Las imágenes vertiginosas que se suceden en la novela En el camino, tanto como una de las más trepidantes piezas beboperas de Charlie Parker, que describen los viajes alucinantes y sin sentido de los protagonistas, son el símbolo de la vida demencial y al mismo tiempo desolada que producen las orgías, el alcohol, la mariguana y otras drogas.
En el camino y Almuerzo desnudo son al mismo tiempo refocilación y denuncia, “las cabezas de ángel abrasadas por la antigua conexión celestial al dínamo estrellado de la maquinaria de la noche, quienes pobres y andrajosos y con ojos cavernosos y altos se levantaron fumando en la oscuridad sobrenatural” describía descarnadamente Ginsberg en su famosísimo Aullido.
Oliveira es el símbolo rayueliano de la estupefacción de una generación que no encuentra su identidad y sale a buscarla en ultramar, pero que arrastra en la búsqueda a la Maga que es como el abrevadero tosco y sabio del origen, con una apariencia falsa de ignorancia.

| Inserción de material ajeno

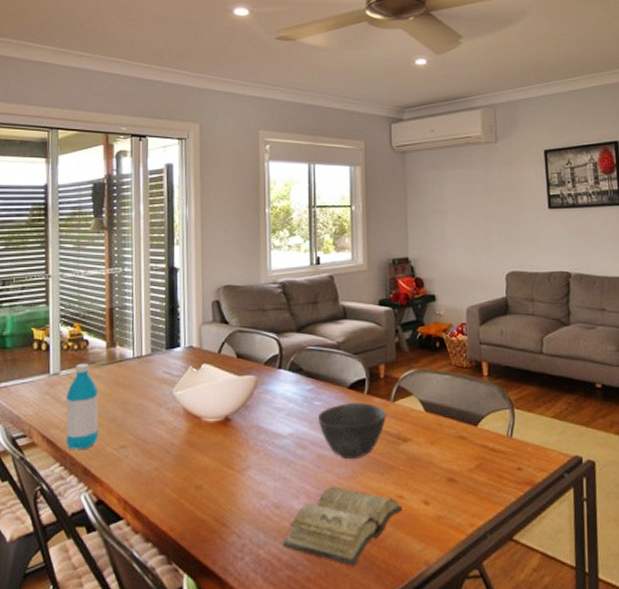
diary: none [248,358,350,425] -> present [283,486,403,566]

La historia de los Buendía narrada con hechos tumultuosos que se atropellan y llegan a confundir al lector, hurga con historias inverosímiles la vida alucinante de una ruralidad mezclada con fantasía que remite y obliga al reconocimiento de los más recónditos espacios de la identidad no sólo colombiana sino latinoamericana, espacios en los que se vieron retratados millones de habitantes de América Latina y que, por ello, se volvieron tan universales que deslumbraron al mundo.

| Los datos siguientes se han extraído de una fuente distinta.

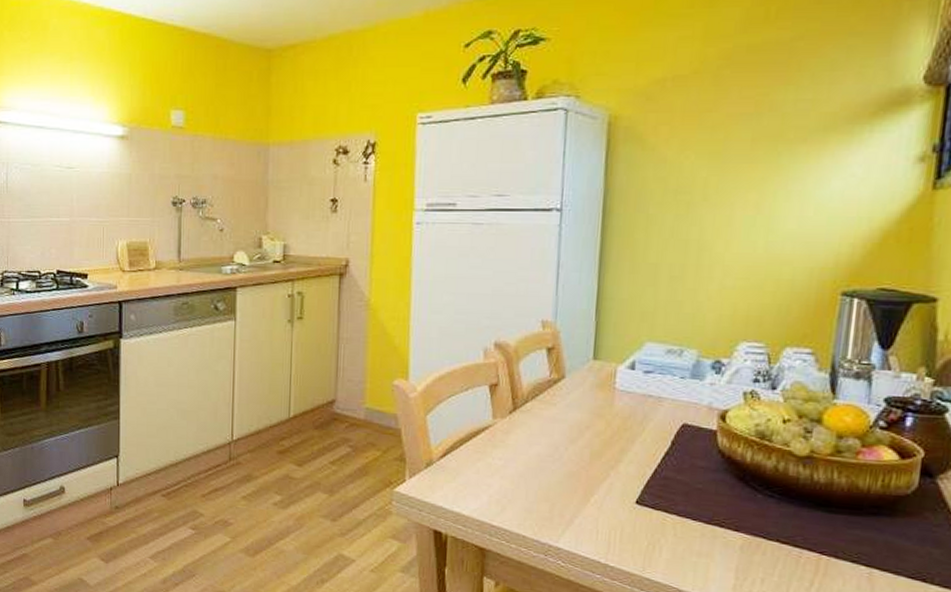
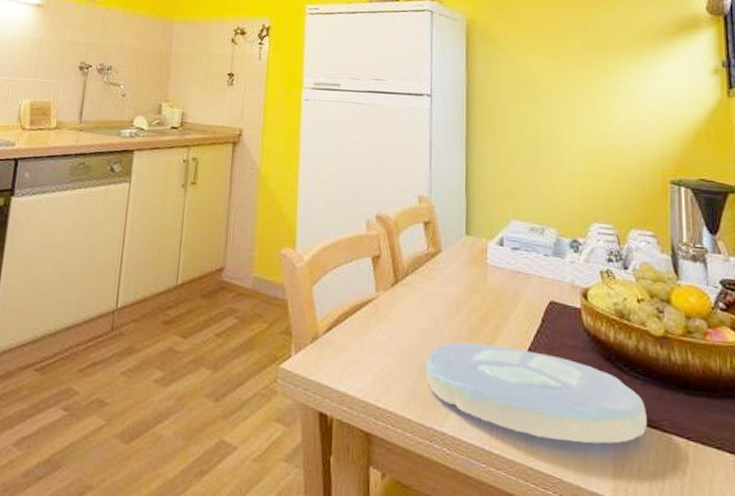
plate: none [542,465,779,558] -> present [425,341,648,444]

Ixca Cienfuegos es misterio y verdad a la luz del día, es signo y símbolo, es mundial y mexicanísimo, por ello se hermanó fácilmente con sus pares para formar una comunidad de personajes que parecían vomitados de la impostergable necesidad de tener un sello propio, una identidad.
Es posible que haya muchas causas a la ausencia de movimientos literarios tan cimbradores para multitudes como los de estos dos grupos de escritores. Unas razones estarán en el ámbito artístico, pero estoy convencido de que la mayor parte de ellas pertenece al curso que ha tomado nuestra vida en sociedad, donde, desde mi punto de vista, priva el desencanto, un desencanto que ha impedido la comunión artística que enriqueció la vida de generaciones anteriores.